The silence that followed was profound, broken only by the wind whispering through the grass and the distant hawk's cry. In that silence, Majesty found something approaching peace—the cold, crystalline clarity of a decision made and a path chosen, regardless of the consequences that might follow.
He began walking, boots crunching against gravel, leaving the carriage and its complicated cargo of expectations behind. The storm was coming in more ways than one, and he intended to meet it on his own terms.
The road stretched ahead, empty and unforgiving, much like the future he'd chosen for himself. Behind him, he could hear Thane's muffled protests and Elijah's patient responses, but the words were lost to the wind. What mattered now was the steady rhythm of his footsteps, the bite of cold air in his lungs, and the approaching darkness that promised to test everything he thought he knew about fate, destiny, and the power of choice.

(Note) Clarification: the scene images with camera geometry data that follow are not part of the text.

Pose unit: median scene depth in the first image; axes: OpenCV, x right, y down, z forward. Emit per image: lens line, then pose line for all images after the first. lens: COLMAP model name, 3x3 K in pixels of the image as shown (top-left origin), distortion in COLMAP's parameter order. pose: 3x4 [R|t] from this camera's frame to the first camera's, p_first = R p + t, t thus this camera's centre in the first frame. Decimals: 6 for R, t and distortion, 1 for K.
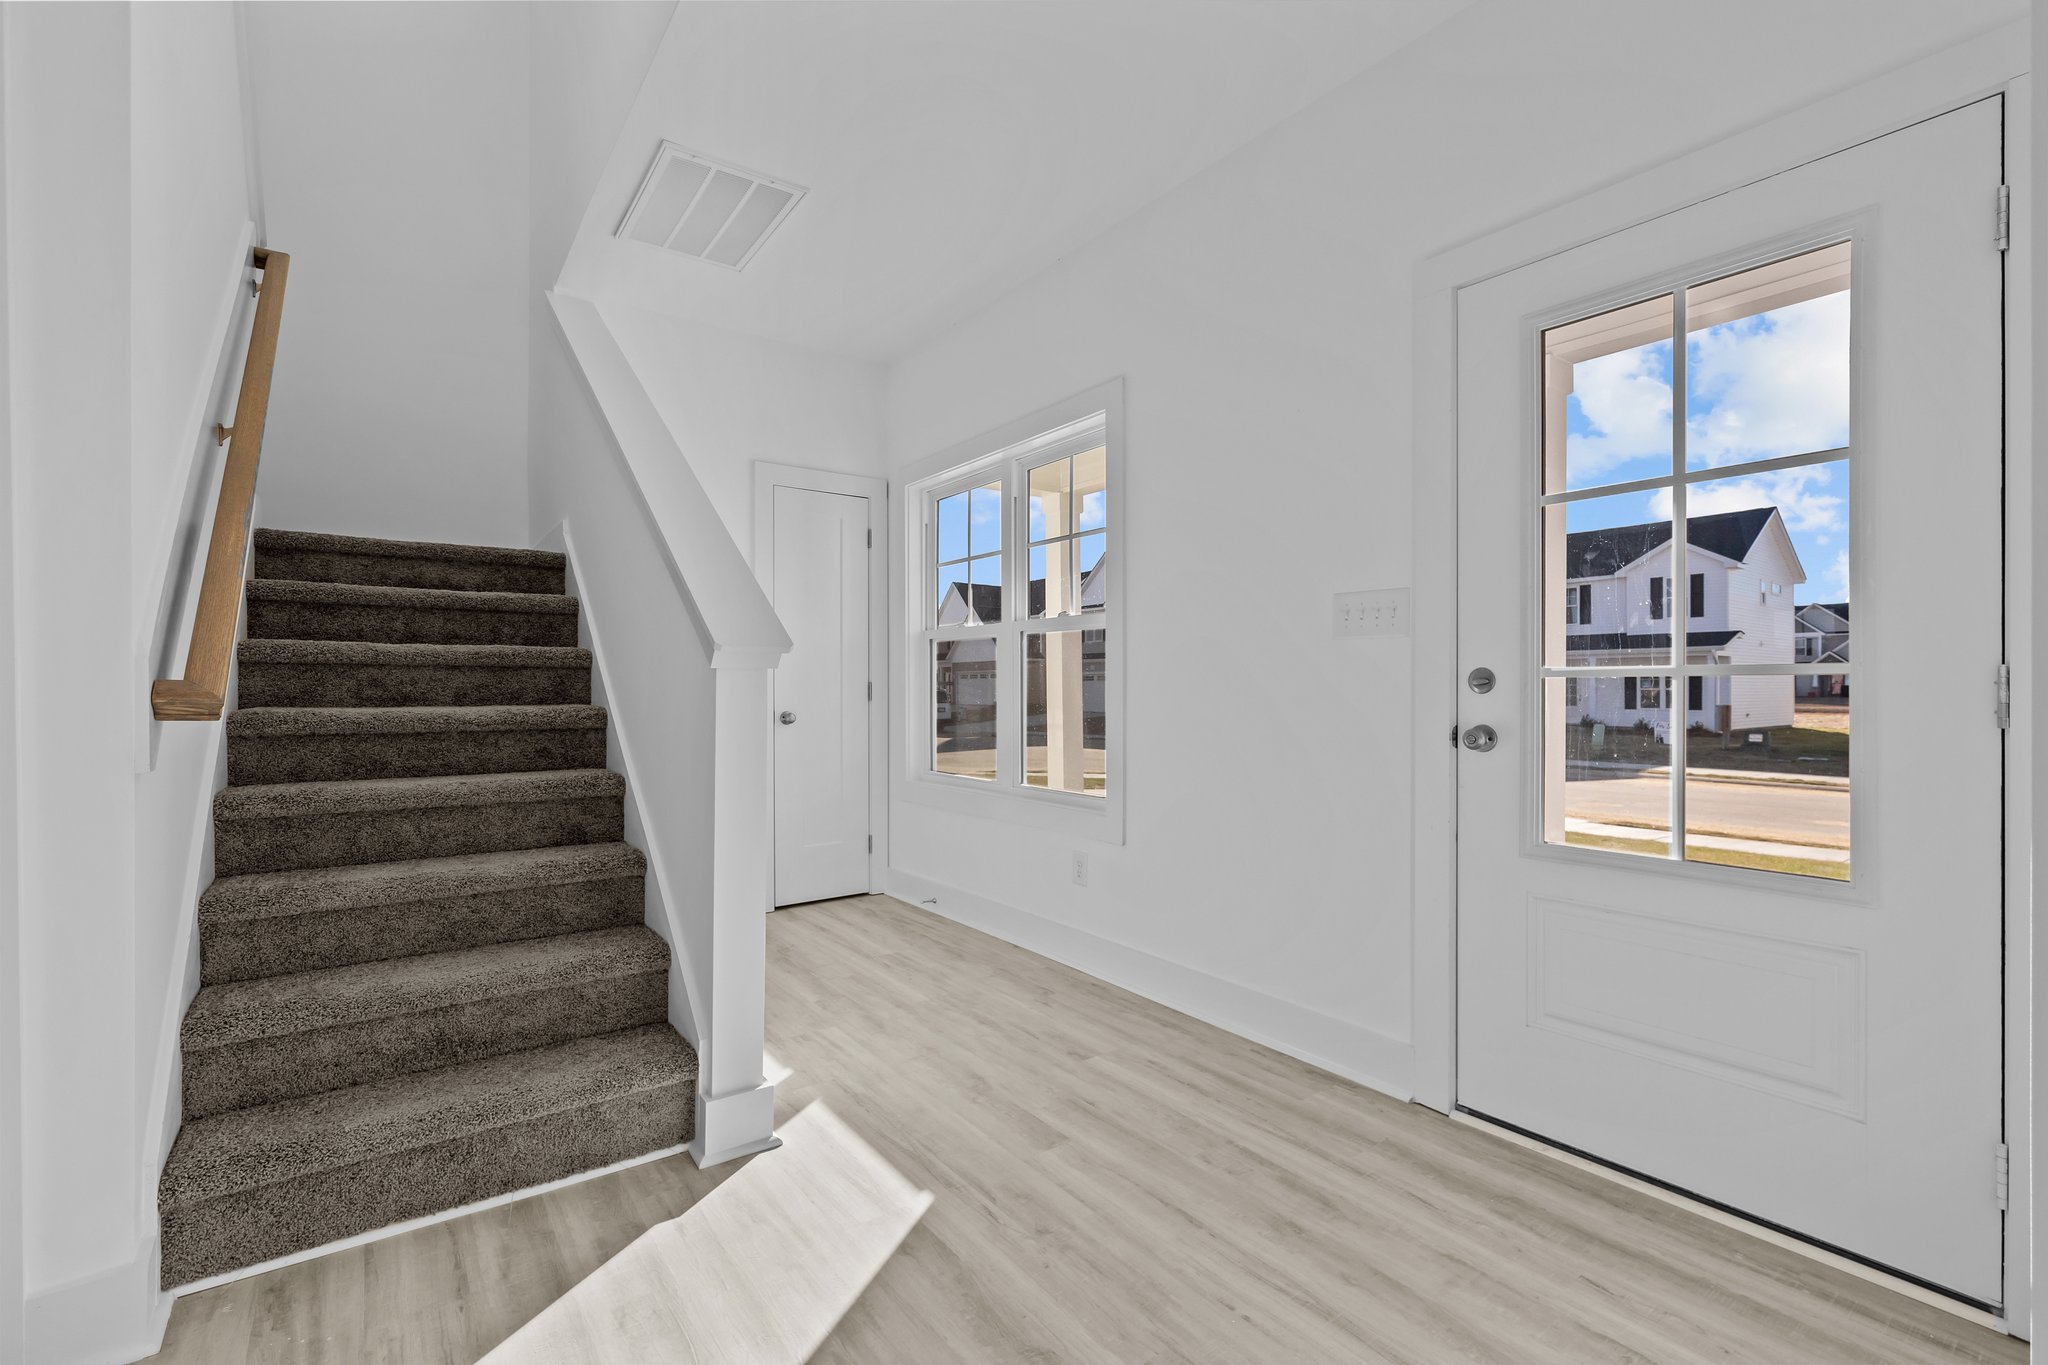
lens RADIAL K [[884.8, 0, 1016.8], [0, 884.8, 690.9], [0, 0, 1]] dist [0.001172, -0.000424]
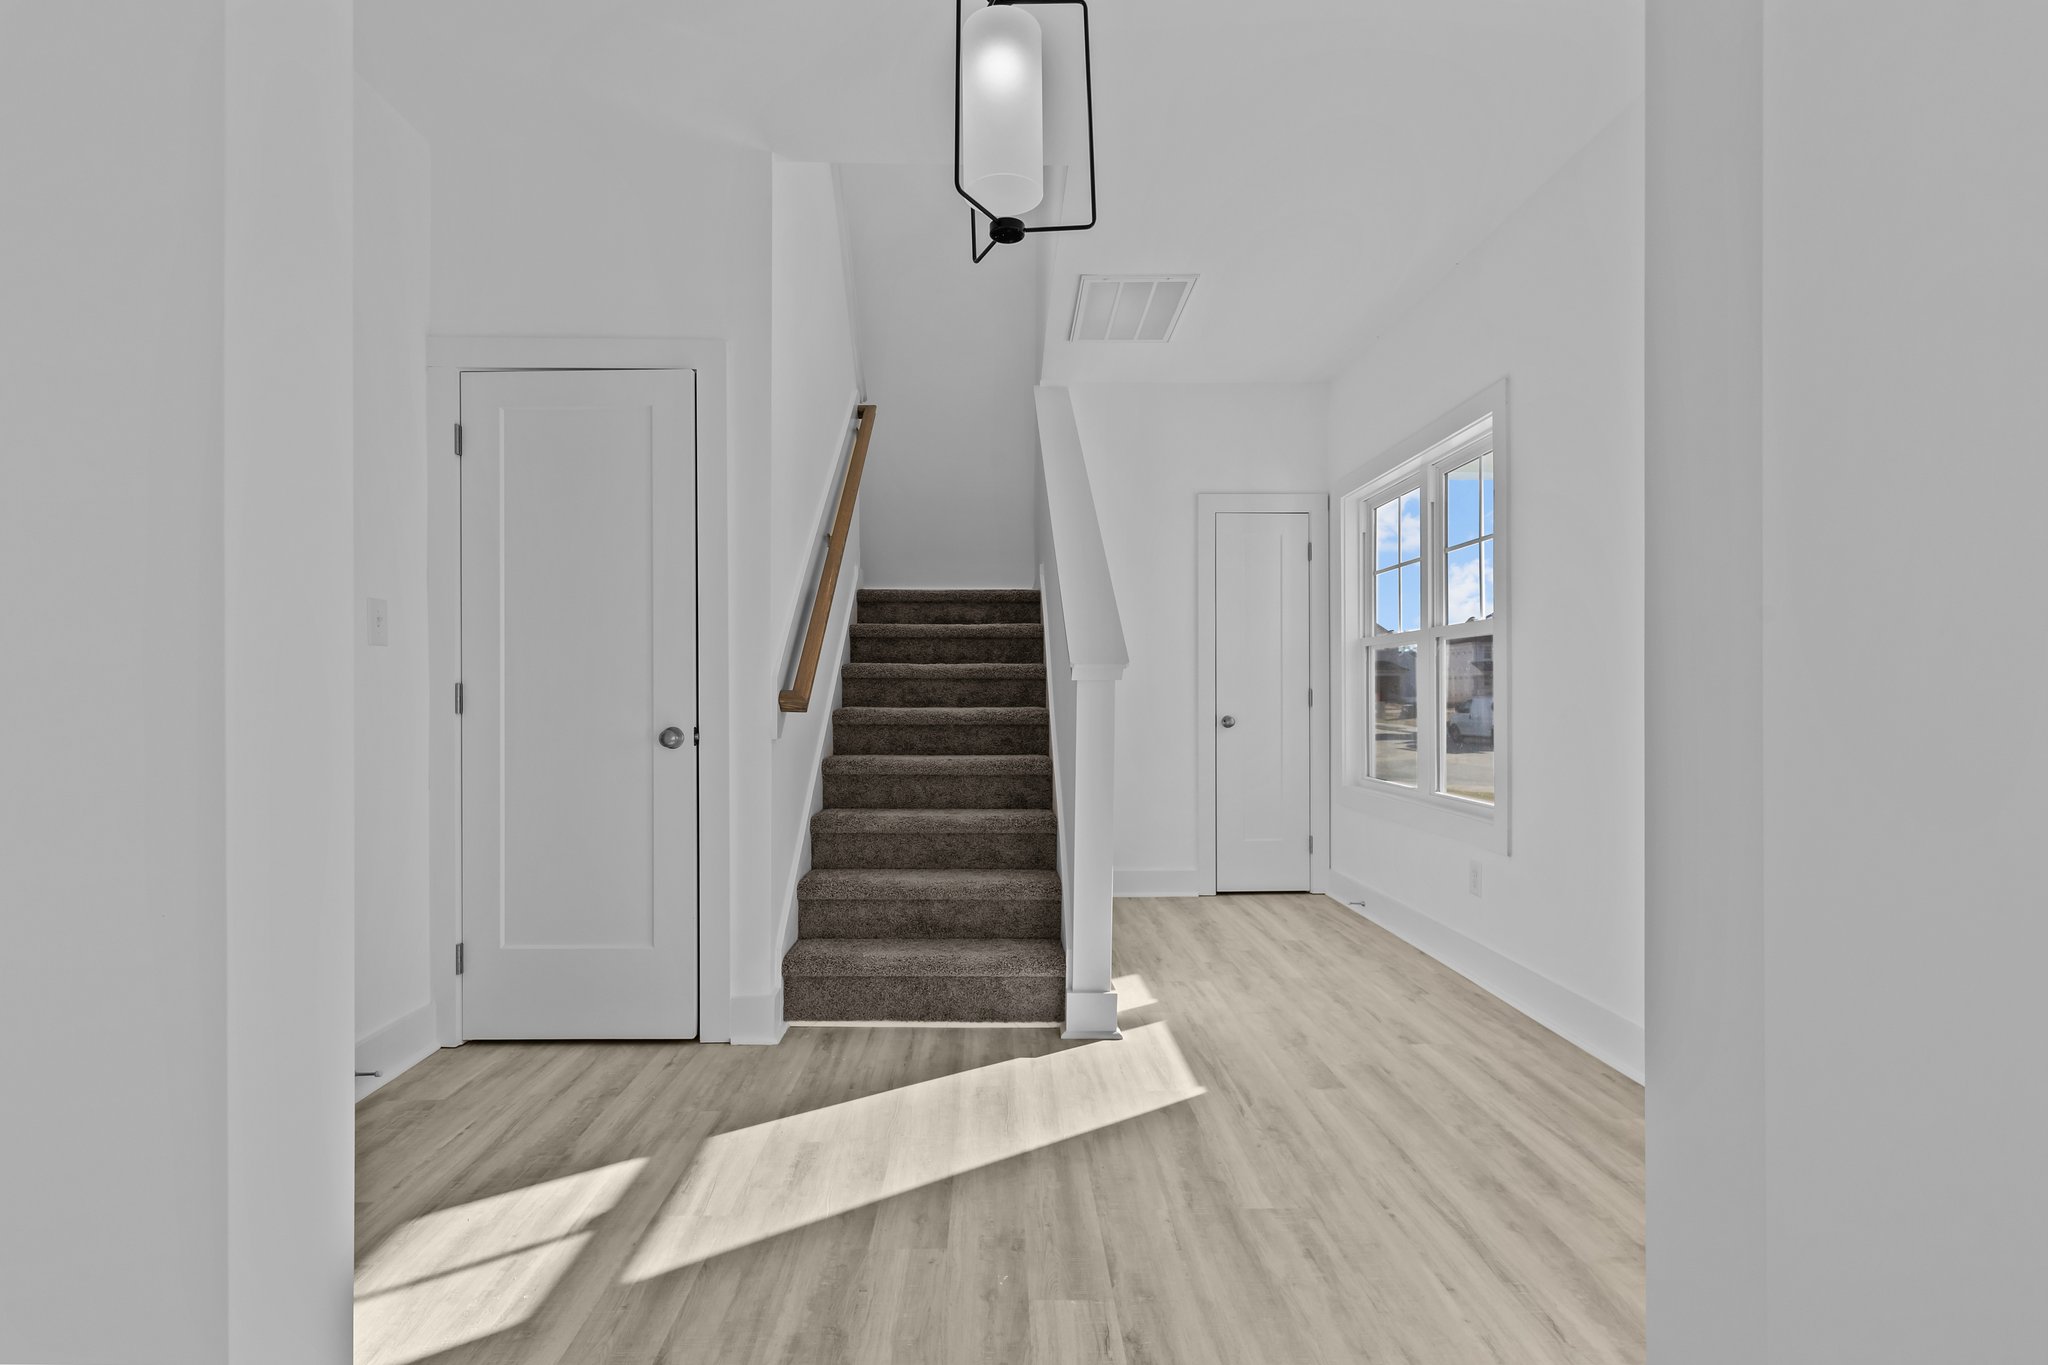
lens RADIAL K [[956.7, 0, 1014.9], [0, 956.7, 686.7], [0, 0, 1]] dist [0.004791, -0.000344]
pose [[0.820098, -0.004203, -0.572207, 0.406960], [-0.002371, 0.999939, -0.010743, 0.000485], [0.572218, 0.010167, 0.820039, -0.260695]]
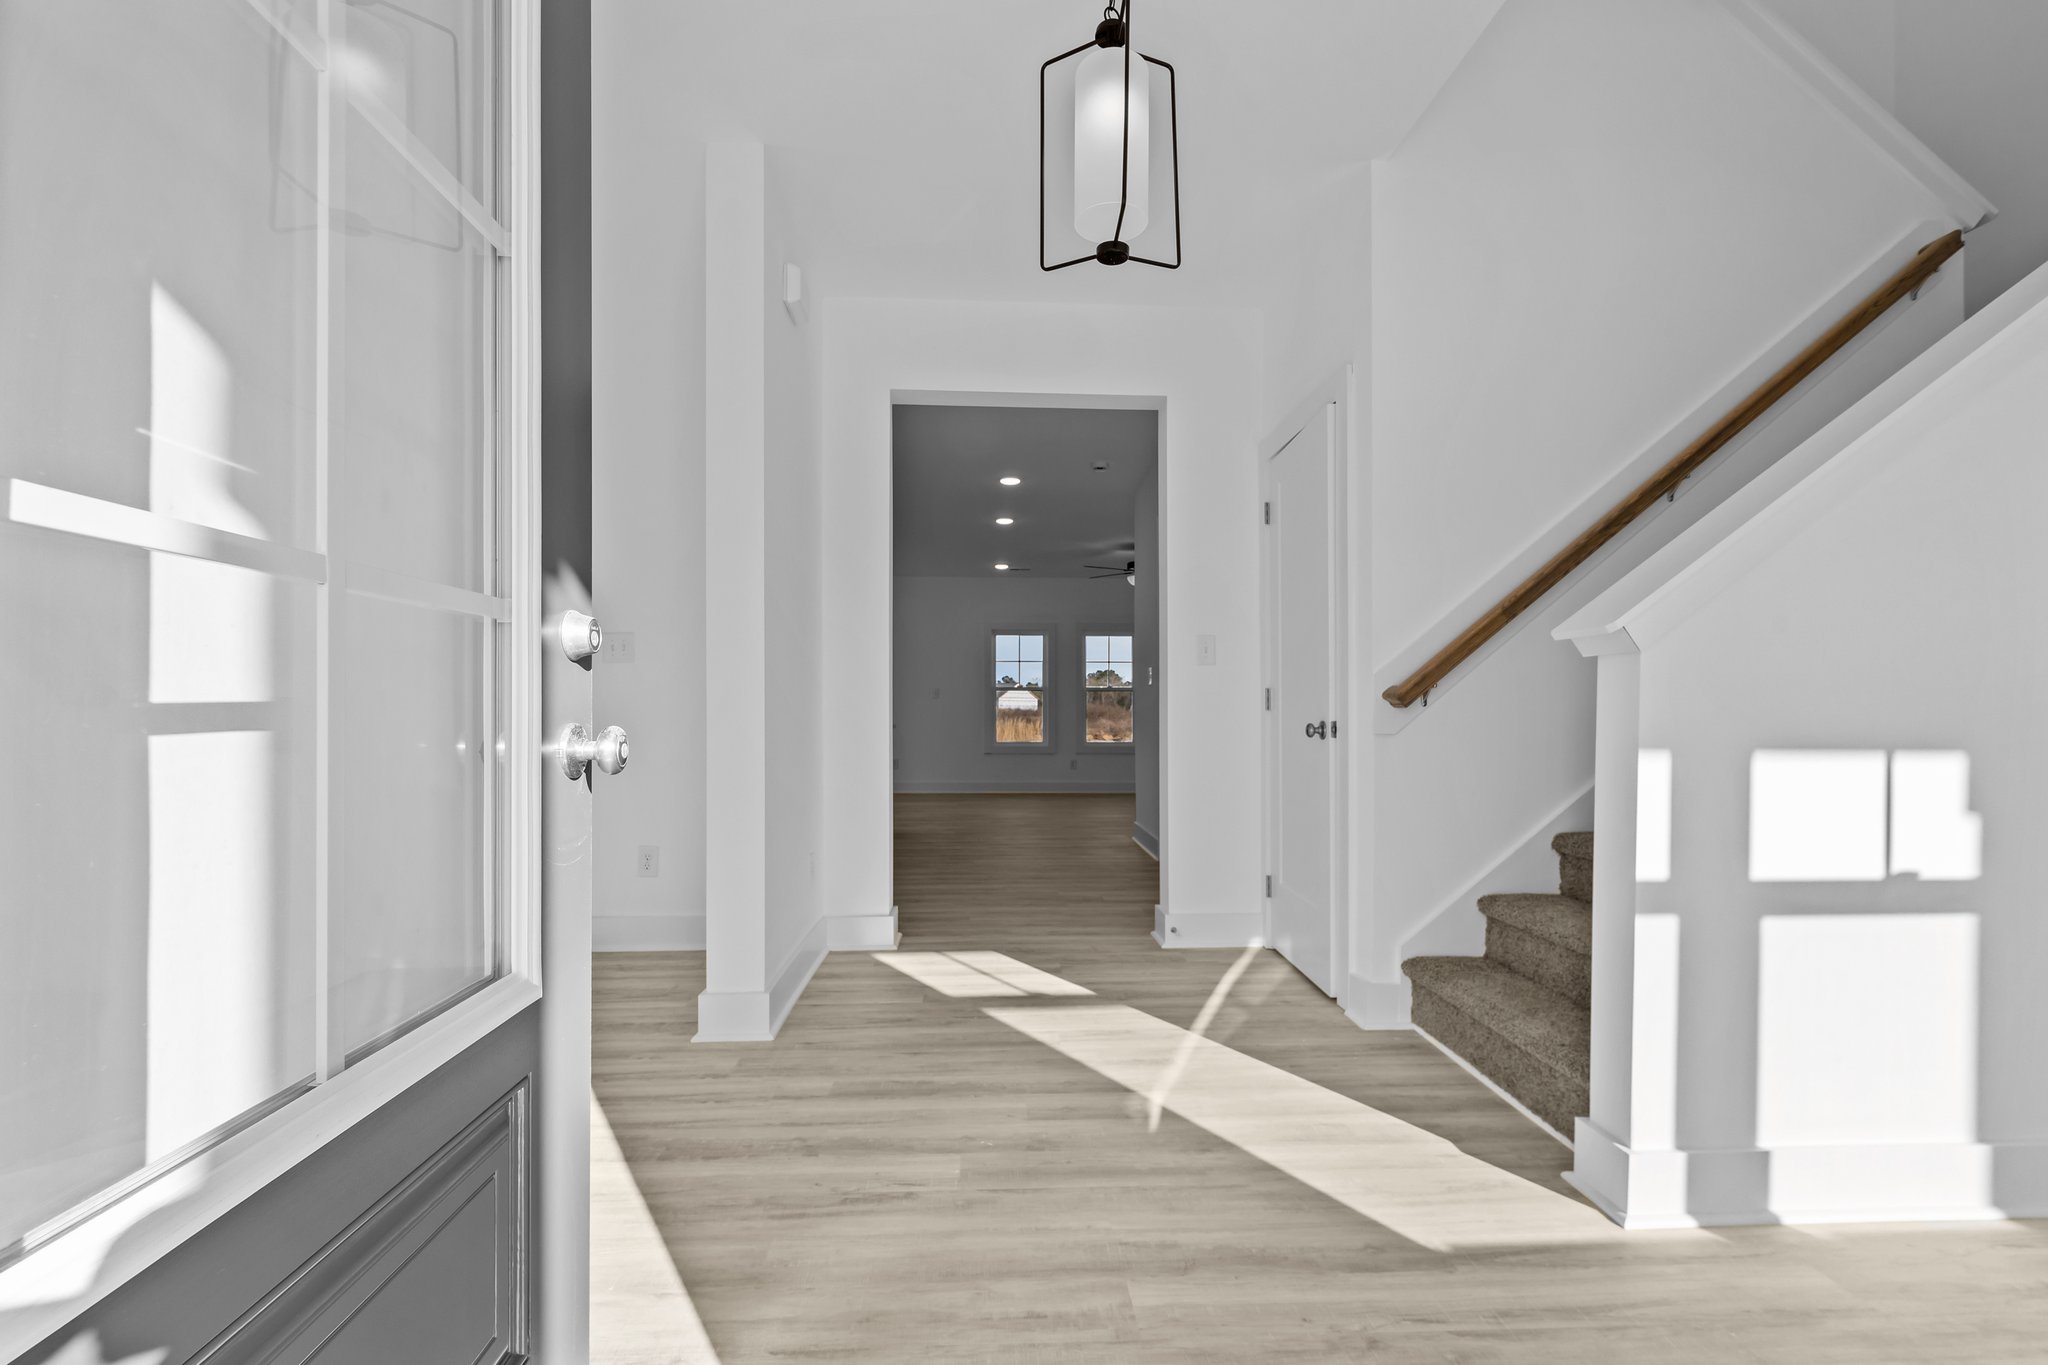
lens RADIAL K [[884.8, 0, 1027.5], [0, 884.8, 703.2], [0, 0, 1]] dist [0.001172, -0.000424]
pose [[-0.547202, -0.008571, -0.836957, 0.705685], [-0.001577, 0.999956, -0.009208, 0.028676], [0.836999, -0.003719, -0.547192, 0.944725]]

Three days. Three days until the Neon Moon ceremony would force him to confront the very thing he'd spent his entire life preparing to reject. Three days to steel himself against whatever the moon goddess had planned, whatever trap she'd laid in the guise of divine blessing.
He walked on, shoulders straight, jaw set, ready to face whatever storm awaited—whether it came from the darkening sky above or the darker prophecies that had shaped his existence from the moment of his birth.